We had an excellent day and we felt it was well worth paying the reasonable ‘all-in’ cost of £70 each to explore the main highlights of Rio by means of a tour. We were in a mini bus as part of a small group of 12 or 13 people.
Lunch was included and was taken at Carretao, a Brazilian restaurant just off Copacabana beach. Wow! What fantastic food we had in this place and easily one of the best meals we’ve had all year. The buffet consisted of excellent sushi, fresh salads of all kinds, fruit, black beans, deep fried bananas, all kinds sauces and salsas. Being a Brazilian restaurant, servers came round the tables with skewers of all kinds of meat and also with fries and garlic bread… what a feast!

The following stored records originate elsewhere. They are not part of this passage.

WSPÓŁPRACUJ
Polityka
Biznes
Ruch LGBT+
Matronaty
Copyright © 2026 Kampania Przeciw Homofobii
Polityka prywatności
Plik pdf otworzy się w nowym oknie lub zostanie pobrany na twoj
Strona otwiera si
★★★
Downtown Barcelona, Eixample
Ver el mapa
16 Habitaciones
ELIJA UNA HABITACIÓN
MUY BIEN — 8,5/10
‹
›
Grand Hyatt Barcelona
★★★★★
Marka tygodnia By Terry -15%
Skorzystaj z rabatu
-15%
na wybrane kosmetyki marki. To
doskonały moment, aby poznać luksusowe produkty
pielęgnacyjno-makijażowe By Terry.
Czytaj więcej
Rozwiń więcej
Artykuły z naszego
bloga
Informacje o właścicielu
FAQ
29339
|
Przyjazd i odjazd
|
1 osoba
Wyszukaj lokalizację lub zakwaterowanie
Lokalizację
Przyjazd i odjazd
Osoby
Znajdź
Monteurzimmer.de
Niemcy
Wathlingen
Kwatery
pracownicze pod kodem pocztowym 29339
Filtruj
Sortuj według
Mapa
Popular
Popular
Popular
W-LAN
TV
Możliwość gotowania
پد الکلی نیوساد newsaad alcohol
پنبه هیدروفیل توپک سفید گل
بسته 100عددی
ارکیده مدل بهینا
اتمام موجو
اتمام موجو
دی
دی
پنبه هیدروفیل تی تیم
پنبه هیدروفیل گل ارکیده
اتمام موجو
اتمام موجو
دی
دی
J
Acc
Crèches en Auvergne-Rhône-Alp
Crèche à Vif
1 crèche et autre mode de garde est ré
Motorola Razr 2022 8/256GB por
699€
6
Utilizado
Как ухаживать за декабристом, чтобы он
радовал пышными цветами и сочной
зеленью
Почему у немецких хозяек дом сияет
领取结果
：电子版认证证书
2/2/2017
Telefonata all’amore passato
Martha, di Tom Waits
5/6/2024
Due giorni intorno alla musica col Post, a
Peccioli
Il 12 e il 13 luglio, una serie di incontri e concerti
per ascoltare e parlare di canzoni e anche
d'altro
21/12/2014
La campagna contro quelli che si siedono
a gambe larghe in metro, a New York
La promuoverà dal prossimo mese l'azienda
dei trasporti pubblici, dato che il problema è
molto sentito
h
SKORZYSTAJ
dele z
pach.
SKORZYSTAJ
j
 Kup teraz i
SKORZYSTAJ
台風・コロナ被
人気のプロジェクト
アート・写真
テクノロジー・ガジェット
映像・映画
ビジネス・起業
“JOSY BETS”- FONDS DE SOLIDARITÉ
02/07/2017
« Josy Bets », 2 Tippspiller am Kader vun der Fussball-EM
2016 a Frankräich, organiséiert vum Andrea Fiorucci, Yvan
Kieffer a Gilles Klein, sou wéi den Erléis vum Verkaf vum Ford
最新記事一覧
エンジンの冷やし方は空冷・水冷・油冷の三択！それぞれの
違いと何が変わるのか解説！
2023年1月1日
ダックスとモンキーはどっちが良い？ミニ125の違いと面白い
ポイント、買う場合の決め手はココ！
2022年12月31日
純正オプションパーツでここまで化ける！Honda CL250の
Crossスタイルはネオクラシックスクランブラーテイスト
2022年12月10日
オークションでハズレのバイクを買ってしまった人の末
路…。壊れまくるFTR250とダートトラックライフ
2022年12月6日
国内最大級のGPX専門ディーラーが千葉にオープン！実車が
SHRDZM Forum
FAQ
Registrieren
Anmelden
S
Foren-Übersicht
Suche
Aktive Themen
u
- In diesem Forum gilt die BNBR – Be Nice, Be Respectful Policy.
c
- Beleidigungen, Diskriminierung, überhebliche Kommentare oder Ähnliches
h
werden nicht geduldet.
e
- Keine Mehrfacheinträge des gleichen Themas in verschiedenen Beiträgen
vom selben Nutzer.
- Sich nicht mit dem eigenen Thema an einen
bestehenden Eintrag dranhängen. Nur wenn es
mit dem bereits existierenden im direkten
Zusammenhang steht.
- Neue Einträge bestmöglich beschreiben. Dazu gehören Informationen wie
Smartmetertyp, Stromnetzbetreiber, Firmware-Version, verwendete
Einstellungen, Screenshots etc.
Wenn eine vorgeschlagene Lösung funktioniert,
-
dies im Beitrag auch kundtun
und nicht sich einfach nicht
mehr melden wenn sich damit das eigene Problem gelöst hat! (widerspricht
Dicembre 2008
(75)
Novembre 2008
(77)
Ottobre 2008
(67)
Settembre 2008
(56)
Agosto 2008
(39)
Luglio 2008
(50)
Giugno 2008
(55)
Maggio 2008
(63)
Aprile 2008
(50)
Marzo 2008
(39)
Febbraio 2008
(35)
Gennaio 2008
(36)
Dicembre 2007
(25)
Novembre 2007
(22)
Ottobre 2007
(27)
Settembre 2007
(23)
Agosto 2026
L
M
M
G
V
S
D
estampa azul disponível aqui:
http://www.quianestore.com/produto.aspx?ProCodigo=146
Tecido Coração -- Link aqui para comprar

We would highly recommend a city tour such as this… it enabled us to get a brilliant overview of the city; the guide gave us a great deal of interesting information which we wouldn’t have otherwise known and we were also taken to places such as the impressive cathedral which we wouldn’t otherwise have got to by ourselves in one day.
And as a city Rio seems to have it all… a wonderful package of weather, beaches, views, parties, restaurants and such a relaxed attitude towards life… definitely one of our favourite cities this year!